On appeal, the defendant contends he should have received conduct and work credit for his entire probation commitment, including the 105 days in SWAP.   The People argue the defendant is not entitled to conduct credits for the time he was enrolled in SWAP because he “was not being confined in any sort of ‘a county jail, industrial farm, or road camp, or any city jail, industrial farm, or road camp’․”  (Citing § 4019.) 2

The supplemental probation report recommended the defendant receive no section 4019 conduct and work credit for his time in SWAP.   At sentencing, the defendant did not contest this recommendation.

While the record does not so state, it is apparent, and the defendant agrees, SWAP is a work release program implemented by authority of section 4024.2.3  (See § 4485.6, subd. (c).)  The record shows the defendant was not in actual custody during his 105–day participation in the program.   He initially lived at his girlfriend's home and worked at a senior citizen's center.

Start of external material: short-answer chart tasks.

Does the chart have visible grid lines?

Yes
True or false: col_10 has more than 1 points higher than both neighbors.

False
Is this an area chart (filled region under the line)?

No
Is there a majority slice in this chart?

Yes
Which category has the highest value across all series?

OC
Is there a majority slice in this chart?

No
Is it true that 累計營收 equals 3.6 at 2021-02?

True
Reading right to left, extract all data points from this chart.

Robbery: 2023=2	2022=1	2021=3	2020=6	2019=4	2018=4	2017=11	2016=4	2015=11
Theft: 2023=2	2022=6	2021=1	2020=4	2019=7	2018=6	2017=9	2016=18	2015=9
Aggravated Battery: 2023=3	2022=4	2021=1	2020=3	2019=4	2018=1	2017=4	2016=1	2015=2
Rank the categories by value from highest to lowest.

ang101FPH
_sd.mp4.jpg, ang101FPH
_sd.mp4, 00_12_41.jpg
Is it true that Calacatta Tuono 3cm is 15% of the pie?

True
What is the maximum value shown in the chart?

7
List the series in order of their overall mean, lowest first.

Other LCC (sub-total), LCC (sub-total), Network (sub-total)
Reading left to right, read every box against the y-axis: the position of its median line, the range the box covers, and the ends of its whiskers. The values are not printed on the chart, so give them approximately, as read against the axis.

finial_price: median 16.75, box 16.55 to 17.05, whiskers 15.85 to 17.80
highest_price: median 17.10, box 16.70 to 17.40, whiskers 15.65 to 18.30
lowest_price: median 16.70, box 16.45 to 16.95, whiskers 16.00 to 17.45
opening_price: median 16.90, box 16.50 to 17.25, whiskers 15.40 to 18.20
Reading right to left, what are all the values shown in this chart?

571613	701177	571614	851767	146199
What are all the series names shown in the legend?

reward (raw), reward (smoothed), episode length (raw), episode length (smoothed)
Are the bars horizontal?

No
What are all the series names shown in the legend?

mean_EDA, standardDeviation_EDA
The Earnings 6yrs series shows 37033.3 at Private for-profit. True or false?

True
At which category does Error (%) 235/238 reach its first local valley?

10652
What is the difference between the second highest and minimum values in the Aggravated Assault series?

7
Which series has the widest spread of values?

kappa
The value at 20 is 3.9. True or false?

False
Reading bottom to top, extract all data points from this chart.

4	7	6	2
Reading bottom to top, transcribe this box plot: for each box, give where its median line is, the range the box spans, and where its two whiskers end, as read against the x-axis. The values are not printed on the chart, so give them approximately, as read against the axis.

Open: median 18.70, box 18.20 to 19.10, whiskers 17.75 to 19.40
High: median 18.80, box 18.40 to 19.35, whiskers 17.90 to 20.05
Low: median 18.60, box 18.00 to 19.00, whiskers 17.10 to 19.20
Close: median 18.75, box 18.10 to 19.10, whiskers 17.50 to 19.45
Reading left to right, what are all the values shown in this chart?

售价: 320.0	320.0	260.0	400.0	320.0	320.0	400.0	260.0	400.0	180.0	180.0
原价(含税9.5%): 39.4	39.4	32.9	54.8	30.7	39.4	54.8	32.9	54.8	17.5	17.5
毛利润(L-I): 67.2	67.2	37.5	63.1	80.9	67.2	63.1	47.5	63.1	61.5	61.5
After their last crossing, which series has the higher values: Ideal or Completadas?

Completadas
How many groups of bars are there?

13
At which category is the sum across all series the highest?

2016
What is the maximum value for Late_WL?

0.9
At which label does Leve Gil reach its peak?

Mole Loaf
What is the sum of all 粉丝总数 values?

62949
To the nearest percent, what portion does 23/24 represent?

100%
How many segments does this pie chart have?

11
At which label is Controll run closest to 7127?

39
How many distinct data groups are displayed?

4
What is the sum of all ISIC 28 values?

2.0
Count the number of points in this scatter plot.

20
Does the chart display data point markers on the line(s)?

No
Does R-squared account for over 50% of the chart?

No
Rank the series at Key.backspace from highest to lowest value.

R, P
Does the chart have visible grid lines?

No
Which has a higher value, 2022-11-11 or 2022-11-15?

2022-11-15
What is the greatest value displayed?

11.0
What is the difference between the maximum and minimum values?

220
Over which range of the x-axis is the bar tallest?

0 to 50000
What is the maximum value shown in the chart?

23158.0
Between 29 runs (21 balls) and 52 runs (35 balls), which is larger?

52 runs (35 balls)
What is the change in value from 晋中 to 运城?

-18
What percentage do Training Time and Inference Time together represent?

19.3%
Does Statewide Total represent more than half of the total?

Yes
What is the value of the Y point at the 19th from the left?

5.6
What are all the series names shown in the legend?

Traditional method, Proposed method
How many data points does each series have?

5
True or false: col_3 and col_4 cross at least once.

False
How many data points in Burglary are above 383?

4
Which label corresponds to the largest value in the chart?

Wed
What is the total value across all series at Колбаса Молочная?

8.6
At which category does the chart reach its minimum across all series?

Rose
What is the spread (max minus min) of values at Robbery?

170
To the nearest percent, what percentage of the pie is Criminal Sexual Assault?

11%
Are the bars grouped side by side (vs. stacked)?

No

Although he was not in actual custody during his participation in SWAP, the defendant claims he is entitled to conduct and work credits because (1) section 4019, subdivision (a)(2) authorizes such credits for any person who as a condition of probation was confined in or committed to a county jail, (2) the defendant was committed to county jail for 270 days as a condition of probation, and (3) each day of his participation in SWAP was “in lieu of one day of confinement [in county jail]” (§ 4024.2, subd. (a)).

 The defendant's argument fails because, although subdivision (a) of section 4019 makes the section applicable when a probationer is “committed to”  county jail, subdivision (f) of the same section makes it clear the Legislature did not intend to make available conduct and work time credits unless the probationer is “in actual custody.”

As courts frequently declare, our task in interpreting a statute is to determine what the Legislature intended.  (Adoption of Kelsey S. (1992) 1 Cal.4th 816, 826, 4 Cal.Rptr.2d 615, 823 P.2d 1216.)   This task is easier than usual when the Legislature declares its intent.   In a 1982 amendment to section 4019, the Legislature added subdivision (f):  “It is the intent of the Legislature that if all days are earned under this section, a term of six days will be deemed to have been served for every four days spent in actual custody.”  (Italics added.)   Thus, despite the possibility of a probationer being “committed to” the county jail without actual incarceration and the stated applicability of section 4019 when a probationer is “committed to” county jail, the Legislature did not intend section 4019 credits to benefit those not in actual custody.

No possible reading of section 4024.2 would support the conclusion a probationer participating in SWAP is in actual custody for the purpose of section 4019 conduct and work credits.   To the contrary, if the SWAP participant fails to appear for work or even fails to work as assigned, a peace officer may “retake the person into custody ․ to complete the remainder of the original sentence.”   That a SWAP probationer works each day “in lieu of one day of confinement” (§ 4024.2, subd. (a)) does not make the arrangement custodial.   Hence, SWAP is not custodial, and section 4019 credits may not be awarded for SWAP time.

The judgment is affirmed.

FOOTNOTES

1.   Further unspecified code citations are to the Penal Code.

2.   In pertinent part, section 4019, subdivision (a)(2) makes the section applicable when “a prisoner is confined in or committed to a county jail, industrial farm, or road camp ․ as a condition of probation after suspension of imposition of a sentence․”

3.   Section 4024.2 provides that a county board of supervisors may authorize the sheriff to offer a voluntary program under which a person “committed to” county jail may participate in a work release program in which one day of participation will be in lieu of one day of confinement.   If the person fails to perform the work assigned, the sheriff may retake the person into custody to complete the remainder of the original sentence.

NICHOLSON, Associate Justice.

PUGLIA, P.J., and SCOTLAND, J., concur.